Ok, Google: 'What is the Role of Google Ranking for Selective Exposure to Political Information in a Google Search Media Environment?'

Political Psychology
Referendums and Initiatives
Survey Experiments
Guillaume Zumofen
Universität Bern
Guillaume Zumofen
Universität Bern

This article examines the role of ranking versus source and story headline for political information seeking strategy in a Google search media environment. With the emergence of the Internet, individuals utilize search engines as a compass to navigate the Internet and to tailor information seeking. Due to time and cognitive constraints, individuals are neither willing nor able to consume the whole amount of information provided by search engines. They rest on heuristic cues to select political information seeking. Departing from a traditional media environment where mostly source matters for selecting political information, I consider that additional heuristic cues such as a story headline (content) and ranking (bandwagon) provide additional cues to drive political information seeking strategy. This article contributes to the debate about selective exposure in a changing media environment.
The transition from a low to a high-choice and from a “push” to a “pull” information environment allows extensive and easy access to an almost unlimited information environment. These characteristics force scholars to reassess the selective exposure debate. In this changing media environment, search engines are potentially the most relevant devices for contemporary information seeking. However, to the best of my knowledge, no study examines the role of a search engine as a device to seek political information. This article is a first attempt to close this gap.
This article reports the results of an online survey experiment during a campaign for a referendum vote which combines a tax and pension reform in Switzerland in May 2019. The goal is to study contemporary information seeking behavior in a search engine media environment. To do so, I mimic a Google web interface. First, respondents are instructed to type what kind of information they want to obtain regarding the referendum in a Google search bar. Second, respondents are exposed to 10 Google news content predetermined. They are instructed to pick as many sources as they want to form their opinion.

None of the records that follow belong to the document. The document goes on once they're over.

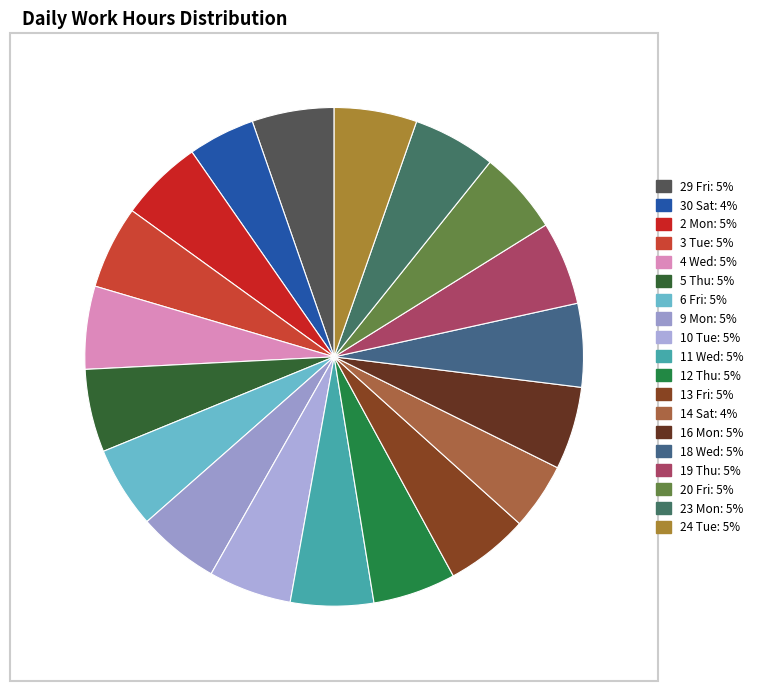

Is it true that 9 Mon is 1% of the pie?

False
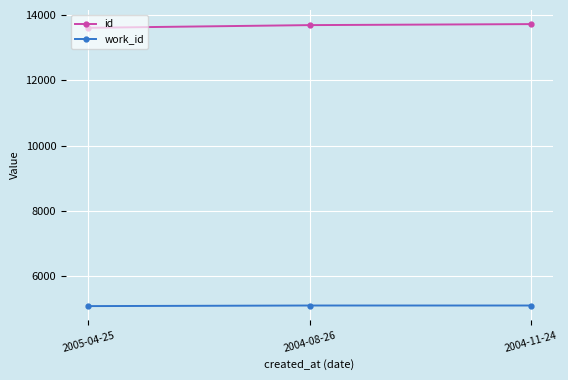

What is the difference between the maximum and second lowest values in the id series?

31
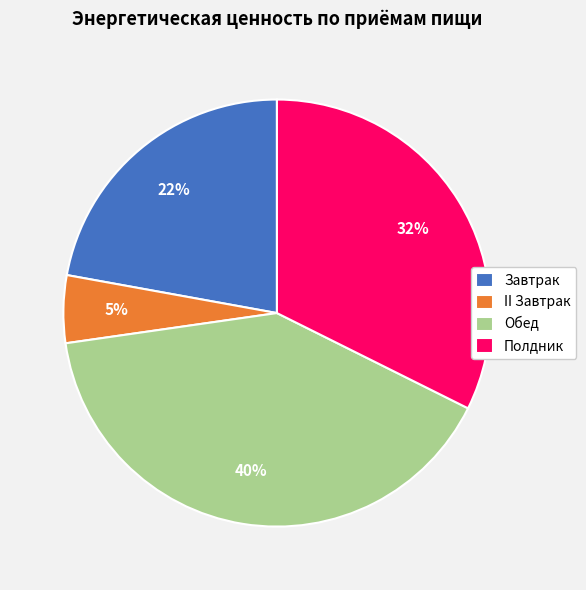

To the nearest percent, what portion does II Завтрак represent?

5%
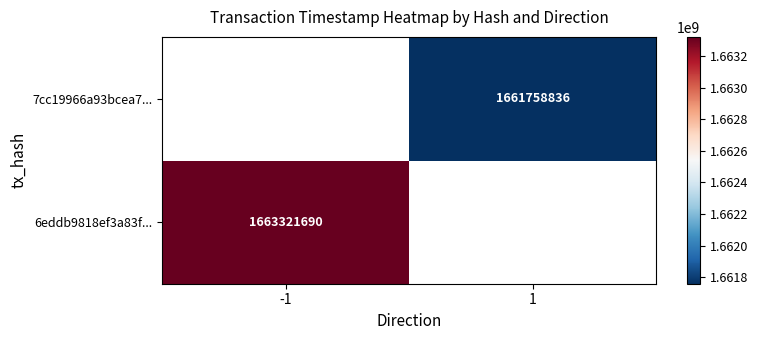

True or false: 7cc19966a93bcea7... has a value of 1039199517 at 1.

False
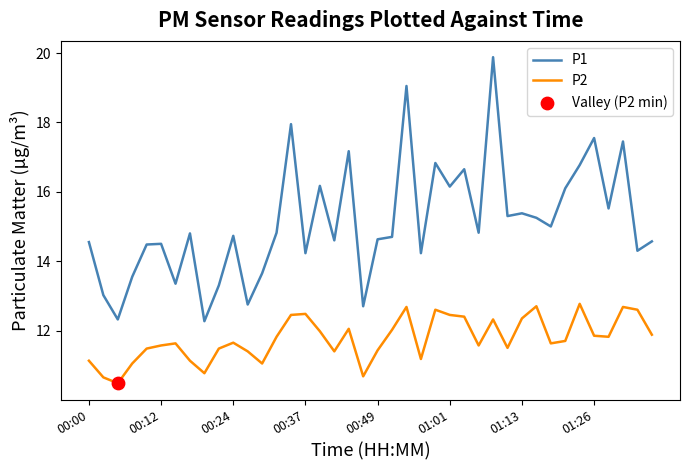

Which series has the widest spread of values?

P1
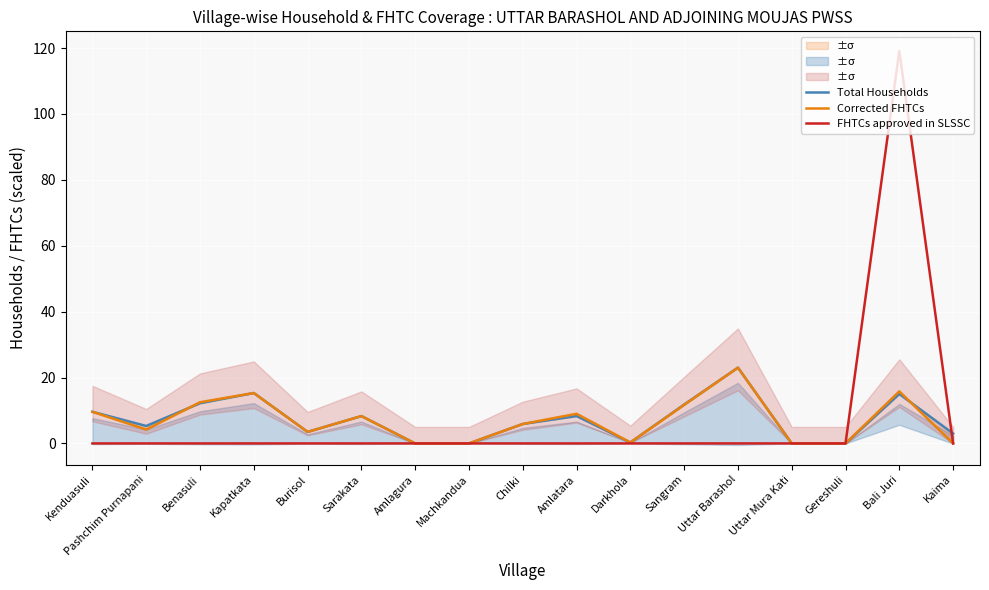

What is the label of the 10th point from the left?

Amlatara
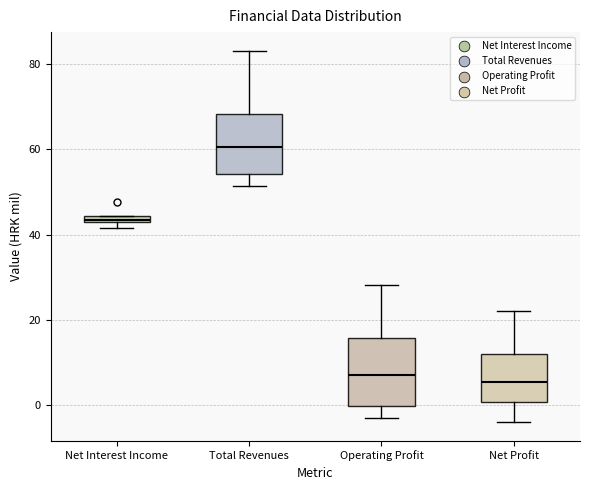

Which box has the highest median line?

Total Revenues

Respondents are randomly assigned to one out of four conditions: 10 news content randomly assigned (control group) (a); 10 news content with fixed ranking (b); 5 news content randomly ranked 1 to 5, and 5 others news content randomly ranked 6 to 10 (c); 2 news content randomly ranked 1 to 2, and 8 others news content randomly ranked 3 to 10 (d). The impact of the ads heuristic cue is also measured. To maximize real-world accuracy, I reproduce a detailed Google web interface (e.g. layout and colors) and extract Google news story headline from repeated real-world Google search during the campaign. Additionally, I postulate that nobody goes to the second page on Google. The results permit to assess the role of ranking (bandwagon) versus source and story headline in driving selective exposure to political information in a Google information environment.